포비용 2024. 4. 1. 01:55
from selenium import webdriver
from selenium.webdriver.common.keys import Keys
from selenium.webdriver.common.by import By
from bs4 import BeautifulSoup
from datetime import datetime
import requests
import time

driver = webdriver.Chrome()
info_lists = list()
for i in range(1,20):
    
    driver.get("https://youth.seoul.go.kr/infoData/sprtInfo/list.do?sprtInfoId=&key=2309130006&pageIndex=" + str(i) + "&orderBy=regYmd+desc&recordCountPerPage=8&sc_ctgry=&sw=&viewType=on&sc_aplyPrdEndYmdUseYn=&cntrLa=37.566761128870546&cntrLo=126.97862963872868&neLat=37.566761128870546&neLng=126.97862963872868&swLat=37.566761128870546&swLng=126.97862963872868&mapLvl=6&sarea=#none")
    elems = driver.find_elements(By.CLASS_NAME,"item-overlay")

    for elem in elems:
        elem.click()
        current_url = driver.current_url    
        res = requests.get(current_url)
        soup = BeautifulSoup(res.content,"html.parser")
        idx = current_url.split("sprtInfoId=")[1]
        policy_name = soup.select_one("div.cont > div.tit > strong").string
        link = soup.select_one("div.btn-group > a")["href"]

        texts = soup.select("ul.info li")

        wello_info = [idx,policy_name,link]
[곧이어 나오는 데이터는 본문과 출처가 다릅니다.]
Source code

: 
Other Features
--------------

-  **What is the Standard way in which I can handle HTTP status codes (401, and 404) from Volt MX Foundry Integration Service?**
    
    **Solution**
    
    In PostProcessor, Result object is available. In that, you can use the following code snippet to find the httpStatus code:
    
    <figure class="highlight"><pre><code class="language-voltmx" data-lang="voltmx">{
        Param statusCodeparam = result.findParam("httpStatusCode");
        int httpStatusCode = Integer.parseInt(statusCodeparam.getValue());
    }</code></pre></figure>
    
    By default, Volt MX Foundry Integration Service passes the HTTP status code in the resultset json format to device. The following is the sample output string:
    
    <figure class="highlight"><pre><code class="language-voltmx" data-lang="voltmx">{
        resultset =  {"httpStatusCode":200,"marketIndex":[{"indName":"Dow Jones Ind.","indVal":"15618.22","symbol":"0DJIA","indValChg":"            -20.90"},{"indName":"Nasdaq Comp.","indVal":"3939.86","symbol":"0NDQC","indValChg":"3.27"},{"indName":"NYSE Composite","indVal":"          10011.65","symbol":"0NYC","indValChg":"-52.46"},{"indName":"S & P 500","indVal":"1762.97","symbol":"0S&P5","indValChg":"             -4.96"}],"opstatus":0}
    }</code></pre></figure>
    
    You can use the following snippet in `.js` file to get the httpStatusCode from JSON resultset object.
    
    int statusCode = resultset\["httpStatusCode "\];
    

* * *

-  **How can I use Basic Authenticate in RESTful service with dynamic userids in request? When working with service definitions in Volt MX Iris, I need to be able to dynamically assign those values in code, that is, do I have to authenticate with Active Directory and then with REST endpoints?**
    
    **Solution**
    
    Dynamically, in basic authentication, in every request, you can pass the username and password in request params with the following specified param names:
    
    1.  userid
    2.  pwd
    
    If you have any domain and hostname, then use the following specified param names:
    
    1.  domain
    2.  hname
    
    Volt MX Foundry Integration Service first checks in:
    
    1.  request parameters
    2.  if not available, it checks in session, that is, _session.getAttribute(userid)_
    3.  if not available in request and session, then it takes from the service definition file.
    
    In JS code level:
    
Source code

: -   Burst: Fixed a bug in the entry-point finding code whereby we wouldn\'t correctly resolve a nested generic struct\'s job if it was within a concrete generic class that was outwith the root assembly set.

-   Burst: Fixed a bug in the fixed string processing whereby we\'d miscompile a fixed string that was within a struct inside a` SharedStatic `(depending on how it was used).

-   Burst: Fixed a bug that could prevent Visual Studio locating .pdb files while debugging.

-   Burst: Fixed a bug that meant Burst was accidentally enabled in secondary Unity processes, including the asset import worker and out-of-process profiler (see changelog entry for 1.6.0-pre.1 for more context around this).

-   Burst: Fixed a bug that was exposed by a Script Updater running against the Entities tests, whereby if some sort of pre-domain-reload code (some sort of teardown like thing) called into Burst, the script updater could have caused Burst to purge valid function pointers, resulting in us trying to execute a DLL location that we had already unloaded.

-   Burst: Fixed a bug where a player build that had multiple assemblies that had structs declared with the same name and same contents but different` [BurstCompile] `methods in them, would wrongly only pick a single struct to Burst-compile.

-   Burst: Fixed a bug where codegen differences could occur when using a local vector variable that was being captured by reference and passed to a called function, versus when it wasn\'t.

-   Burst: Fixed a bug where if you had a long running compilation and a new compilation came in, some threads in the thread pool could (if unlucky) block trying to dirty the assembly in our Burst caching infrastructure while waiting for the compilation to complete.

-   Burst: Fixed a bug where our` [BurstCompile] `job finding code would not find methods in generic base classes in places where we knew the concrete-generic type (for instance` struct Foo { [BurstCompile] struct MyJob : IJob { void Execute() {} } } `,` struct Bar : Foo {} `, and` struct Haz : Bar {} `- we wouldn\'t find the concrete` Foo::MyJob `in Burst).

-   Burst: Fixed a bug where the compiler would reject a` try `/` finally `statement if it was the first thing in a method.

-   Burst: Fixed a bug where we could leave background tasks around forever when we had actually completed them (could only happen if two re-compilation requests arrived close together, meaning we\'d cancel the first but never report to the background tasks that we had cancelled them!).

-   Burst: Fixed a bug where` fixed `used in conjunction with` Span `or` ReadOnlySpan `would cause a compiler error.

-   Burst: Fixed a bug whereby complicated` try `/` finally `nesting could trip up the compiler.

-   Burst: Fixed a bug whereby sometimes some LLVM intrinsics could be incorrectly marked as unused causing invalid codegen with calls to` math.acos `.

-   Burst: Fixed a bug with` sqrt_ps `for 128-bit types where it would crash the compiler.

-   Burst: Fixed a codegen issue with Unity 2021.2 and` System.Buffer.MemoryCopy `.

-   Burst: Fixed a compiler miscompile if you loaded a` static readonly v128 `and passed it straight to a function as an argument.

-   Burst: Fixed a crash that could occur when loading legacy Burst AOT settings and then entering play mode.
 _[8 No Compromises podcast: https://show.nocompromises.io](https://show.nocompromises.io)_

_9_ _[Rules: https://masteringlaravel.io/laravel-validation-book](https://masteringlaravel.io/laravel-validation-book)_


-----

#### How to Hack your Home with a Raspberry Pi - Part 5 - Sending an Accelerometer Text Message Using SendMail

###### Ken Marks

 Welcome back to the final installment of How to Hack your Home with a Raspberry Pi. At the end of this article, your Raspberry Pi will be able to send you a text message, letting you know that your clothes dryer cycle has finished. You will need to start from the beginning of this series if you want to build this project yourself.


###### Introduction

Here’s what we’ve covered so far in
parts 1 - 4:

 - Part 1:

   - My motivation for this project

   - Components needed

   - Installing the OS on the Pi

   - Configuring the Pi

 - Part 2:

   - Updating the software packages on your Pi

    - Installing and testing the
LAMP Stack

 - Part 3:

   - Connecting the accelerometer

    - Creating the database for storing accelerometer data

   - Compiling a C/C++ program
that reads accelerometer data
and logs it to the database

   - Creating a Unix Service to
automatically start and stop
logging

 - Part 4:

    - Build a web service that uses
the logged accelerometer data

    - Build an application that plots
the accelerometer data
        for text in texts:
            text_len = len(text.text.strip().split())

            if text_len >= 3:
                date_time = text.text.strip().split()[1:]
                date_time = (" ").join(date_time) 
                wello_info.append(date_time)
                
            if "상시" in text.text.strip().split() or "상시 [ 선착순 마감 ]" in text.text.strip().split():
                date_time = text.text.strip().split()[1]
                wello_info.append(date_time)

            if "대상" in text.text.strip().split() and len(text.text.strip().split()) > 1:
                target = text.text.strip().split()[1]
                wello_info.append(target)

            if "대상" in text.text.strip().split() and len(text.text.strip().split()) == 1:
                wello_info.append("None")


            if "담당기관" in text.text.strip().split():
                place = text.text.strip().split()[1]
                wello_info.append(place)

        info_lists.append(wello_info)
        driver.back()
        
    time.sleep(3)